EXERCISE INSTRUCTIONS =
A - Decide whether each statement below agrees with the worked solution on rearranging equations: (i) the solution calls the problem an A* grade extension GCSE maths question; (ii) it says x appears only in the numerator; (iii) it plans to collect every term containing x on the right hand side. Answer yes or no for each, and quote the deciding words from the solution.
B - Continue the worked solution on making x the subject of the equation, starting after its final sentence.

Make x the subject of the equation y = {2(1+x)}/(3x+1)

This is an A* grade extension GCSE maths question on rearranging equations.

The question is asking us to find an equation that would represent x. In the question this x appears on the denominator (bottom half) and numerator (upper half). So the first thing we have to do is multiply out by the denominators to get rid of them. Lets do this one by one.

This gives:

y(3x-1) = 2(1+x)

To simplify the equation, we expand (multiply out) the bracket on the right hand side (RHS). Which gives us:

y (3x - 1) = 2 + 2x

Now we do the same thing to the left hand side (LHS):

3yx - y = 2 + 2x

Now, since we want x by itself, it is better to group x all together. So, we want to have the everything with x on the LHS and everything without an x on the RHS.

To do this, we'll have to add y to both sides and take away 2x on both sides to the above equation.

(Text data extracted from the pages)
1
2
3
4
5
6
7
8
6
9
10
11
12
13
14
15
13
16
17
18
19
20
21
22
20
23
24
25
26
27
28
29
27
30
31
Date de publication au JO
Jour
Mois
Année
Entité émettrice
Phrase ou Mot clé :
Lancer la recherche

ANSWERS BY ITEM =
A -
(i) Yes: "This is an A* grade extension GCSE maths question on rearranging equations."
(ii) No: "x appears on the denominator (bottom half) and numerator (upper half)."
(iii) No: "we want to have the everything with x on the LHS and everything without an x on the RHS."

B -
3yx - y + y - 2x = 2 + 2x + y - 2x

As you can see, the positive and negatives will cancel and so this will give us:

3yx - 2x = y + 2

Excellent. Now we've made everything a lot simpler and makes it easy to answer the question. As you can see, x on the LHS is the common factor. So if we take out the x on the LHS like: 

x(3y - 2) = y + 2

we can see that to get x by itself, we will then need to divide both sides by 3y - 2 like so:

x(3y - 2)/(3y - 2) = y + 2/(3y - 2)

As you can see the (3y - 2) on the LHS will cancel and so this will give us:

x = (y + 2)/(3y - 2)

And there you have it!